MATERIAL FOR THE TASK ▸

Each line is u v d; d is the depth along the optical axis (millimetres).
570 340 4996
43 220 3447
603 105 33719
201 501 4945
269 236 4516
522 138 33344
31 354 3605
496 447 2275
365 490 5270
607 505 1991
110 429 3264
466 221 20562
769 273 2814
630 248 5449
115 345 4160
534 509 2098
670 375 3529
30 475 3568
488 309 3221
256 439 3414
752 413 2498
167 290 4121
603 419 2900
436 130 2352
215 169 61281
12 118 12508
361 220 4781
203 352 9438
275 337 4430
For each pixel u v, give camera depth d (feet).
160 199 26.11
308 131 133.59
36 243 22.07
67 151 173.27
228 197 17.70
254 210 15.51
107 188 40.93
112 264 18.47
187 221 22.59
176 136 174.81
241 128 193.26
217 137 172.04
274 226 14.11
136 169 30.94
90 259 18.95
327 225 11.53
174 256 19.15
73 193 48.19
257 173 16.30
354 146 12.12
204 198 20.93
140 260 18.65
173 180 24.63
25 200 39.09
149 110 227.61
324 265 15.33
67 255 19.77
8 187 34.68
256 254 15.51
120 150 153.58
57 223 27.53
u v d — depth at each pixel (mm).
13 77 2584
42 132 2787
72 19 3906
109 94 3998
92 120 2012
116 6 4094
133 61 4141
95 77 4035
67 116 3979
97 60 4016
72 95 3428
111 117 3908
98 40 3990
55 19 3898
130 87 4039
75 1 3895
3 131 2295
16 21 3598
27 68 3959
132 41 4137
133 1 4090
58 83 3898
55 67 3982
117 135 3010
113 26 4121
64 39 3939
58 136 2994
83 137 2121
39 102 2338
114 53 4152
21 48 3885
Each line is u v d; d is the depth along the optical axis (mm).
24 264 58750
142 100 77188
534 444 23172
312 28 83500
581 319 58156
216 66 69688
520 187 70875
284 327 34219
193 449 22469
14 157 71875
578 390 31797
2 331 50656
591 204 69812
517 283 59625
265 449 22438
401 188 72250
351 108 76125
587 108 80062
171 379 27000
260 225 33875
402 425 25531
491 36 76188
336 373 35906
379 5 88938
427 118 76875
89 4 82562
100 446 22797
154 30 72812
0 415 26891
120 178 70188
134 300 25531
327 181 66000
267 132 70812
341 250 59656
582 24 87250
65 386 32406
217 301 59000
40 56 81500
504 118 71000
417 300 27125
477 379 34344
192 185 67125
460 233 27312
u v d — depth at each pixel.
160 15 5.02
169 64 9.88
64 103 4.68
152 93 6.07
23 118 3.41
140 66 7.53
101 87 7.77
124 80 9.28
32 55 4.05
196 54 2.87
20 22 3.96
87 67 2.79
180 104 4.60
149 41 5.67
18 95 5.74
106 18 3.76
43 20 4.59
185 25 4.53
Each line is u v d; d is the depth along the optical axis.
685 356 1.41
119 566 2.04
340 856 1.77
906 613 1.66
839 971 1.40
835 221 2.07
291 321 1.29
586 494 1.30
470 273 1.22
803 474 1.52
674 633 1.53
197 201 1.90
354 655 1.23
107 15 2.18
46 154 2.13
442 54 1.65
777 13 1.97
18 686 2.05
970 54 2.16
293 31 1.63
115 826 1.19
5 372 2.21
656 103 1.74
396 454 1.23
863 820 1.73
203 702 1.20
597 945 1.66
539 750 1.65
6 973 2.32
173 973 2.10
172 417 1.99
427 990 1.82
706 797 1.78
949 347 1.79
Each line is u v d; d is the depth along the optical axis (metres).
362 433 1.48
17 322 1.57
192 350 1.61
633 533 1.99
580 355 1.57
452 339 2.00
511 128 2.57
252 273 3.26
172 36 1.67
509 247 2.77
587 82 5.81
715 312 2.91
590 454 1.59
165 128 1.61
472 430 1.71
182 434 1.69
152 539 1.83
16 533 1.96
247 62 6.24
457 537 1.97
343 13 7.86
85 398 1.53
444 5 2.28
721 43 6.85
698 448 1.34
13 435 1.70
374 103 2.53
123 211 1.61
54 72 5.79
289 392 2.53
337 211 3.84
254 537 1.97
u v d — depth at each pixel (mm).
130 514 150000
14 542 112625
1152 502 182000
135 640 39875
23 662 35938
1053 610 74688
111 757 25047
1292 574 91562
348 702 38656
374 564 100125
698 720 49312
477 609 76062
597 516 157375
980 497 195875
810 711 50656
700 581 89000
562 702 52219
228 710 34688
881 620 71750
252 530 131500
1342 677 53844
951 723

WHAT THE TASK ASKS ▸
Take each record above and return it verbatim.

EXERCISE SOLUTION ▸
Each line is u v d; d is the depth along the optical axis (millimetres).
570 340 4996
43 220 3447
603 105 33719
201 501 4945
269 236 4516
522 138 33344
31 354 3605
496 447 2275
365 490 5270
607 505 1991
110 429 3264
466 221 20562
769 273 2814
630 248 5449
115 345 4160
534 509 2098
670 375 3529
30 475 3568
488 309 3221
256 439 3414
752 413 2498
167 290 4121
603 419 2900
436 130 2352
215 169 61281
12 118 12508
361 220 4781
203 352 9438
275 337 4430
For each pixel u v, give camera depth d (feet).
160 199 26.11
308 131 133.59
36 243 22.07
67 151 173.27
228 197 17.70
254 210 15.51
107 188 40.93
112 264 18.47
187 221 22.59
176 136 174.81
241 128 193.26
217 137 172.04
274 226 14.11
136 169 30.94
90 259 18.95
327 225 11.53
174 256 19.15
73 193 48.19
257 173 16.30
354 146 12.12
204 198 20.93
140 260 18.65
173 180 24.63
25 200 39.09
149 110 227.61
324 265 15.33
67 255 19.77
8 187 34.68
256 254 15.51
120 150 153.58
57 223 27.53
u v d — depth at each pixel (mm).
13 77 2584
42 132 2787
72 19 3906
109 94 3998
92 120 2012
116 6 4094
133 61 4141
95 77 4035
67 116 3979
97 60 4016
72 95 3428
111 117 3908
98 40 3990
55 19 3898
130 87 4039
75 1 3895
3 131 2295
16 21 3598
27 68 3959
132 41 4137
133 1 4090
58 83 3898
55 67 3982
117 135 3010
113 26 4121
64 39 3939
58 136 2994
83 137 2121
39 102 2338
114 53 4152
21 48 3885
Each line is u v d; d is the depth along the optical axis (mm).
24 264 58750
142 100 77188
534 444 23172
312 28 83500
581 319 58156
216 66 69688
520 187 70875
284 327 34219
193 449 22469
14 157 71875
578 390 31797
2 331 50656
591 204 69812
517 283 59625
265 449 22438
401 188 72250
351 108 76125
587 108 80062
171 379 27000
260 225 33875
402 425 25531
491 36 76188
336 373 35906
379 5 88938
427 118 76875
89 4 82562
100 446 22797
154 30 72812
0 415 26891
120 178 70188
134 300 25531
327 181 66000
267 132 70812
341 250 59656
582 24 87250
65 386 32406
217 301 59000
40 56 81500
504 118 71000
417 300 27125
477 379 34344
192 185 67125
460 233 27312
u v d — depth at each pixel.
160 15 5.02
169 64 9.88
64 103 4.68
152 93 6.07
23 118 3.41
140 66 7.53
101 87 7.77
124 80 9.28
32 55 4.05
196 54 2.87
20 22 3.96
87 67 2.79
180 104 4.60
149 41 5.67
18 95 5.74
106 18 3.76
43 20 4.59
185 25 4.53
Each line is u v d; d is the depth along the optical axis.
685 356 1.41
119 566 2.04
340 856 1.77
906 613 1.66
839 971 1.40
835 221 2.07
291 321 1.29
586 494 1.30
470 273 1.22
803 474 1.52
674 633 1.53
197 201 1.90
354 655 1.23
107 15 2.18
46 154 2.13
442 54 1.65
777 13 1.97
18 686 2.05
970 54 2.16
293 31 1.63
115 826 1.19
5 372 2.21
656 103 1.74
396 454 1.23
863 820 1.73
203 702 1.20
597 945 1.66
539 750 1.65
6 973 2.32
173 973 2.10
172 417 1.99
427 990 1.82
706 797 1.78
949 347 1.79
Each line is u v d; d is the depth along the optical axis (metres).
362 433 1.48
17 322 1.57
192 350 1.61
633 533 1.99
580 355 1.57
452 339 2.00
511 128 2.57
252 273 3.26
172 36 1.67
509 247 2.77
587 82 5.81
715 312 2.91
590 454 1.59
165 128 1.61
472 430 1.71
182 434 1.69
152 539 1.83
16 533 1.96
247 62 6.24
457 537 1.97
343 13 7.86
85 398 1.53
444 5 2.28
721 43 6.85
698 448 1.34
13 435 1.70
374 103 2.53
123 211 1.61
54 72 5.79
289 392 2.53
337 211 3.84
254 537 1.97
u v d — depth at each pixel (mm).
130 514 150000
14 542 112625
1152 502 182000
135 640 39875
23 662 35938
1053 610 74688
111 757 25047
1292 574 91562
348 702 38656
374 564 100125
698 720 49312
477 609 76062
597 516 157375
980 497 195875
810 711 50656
700 581 89000
562 702 52219
228 710 34688
881 620 71750
252 530 131500
1342 677 53844
951 723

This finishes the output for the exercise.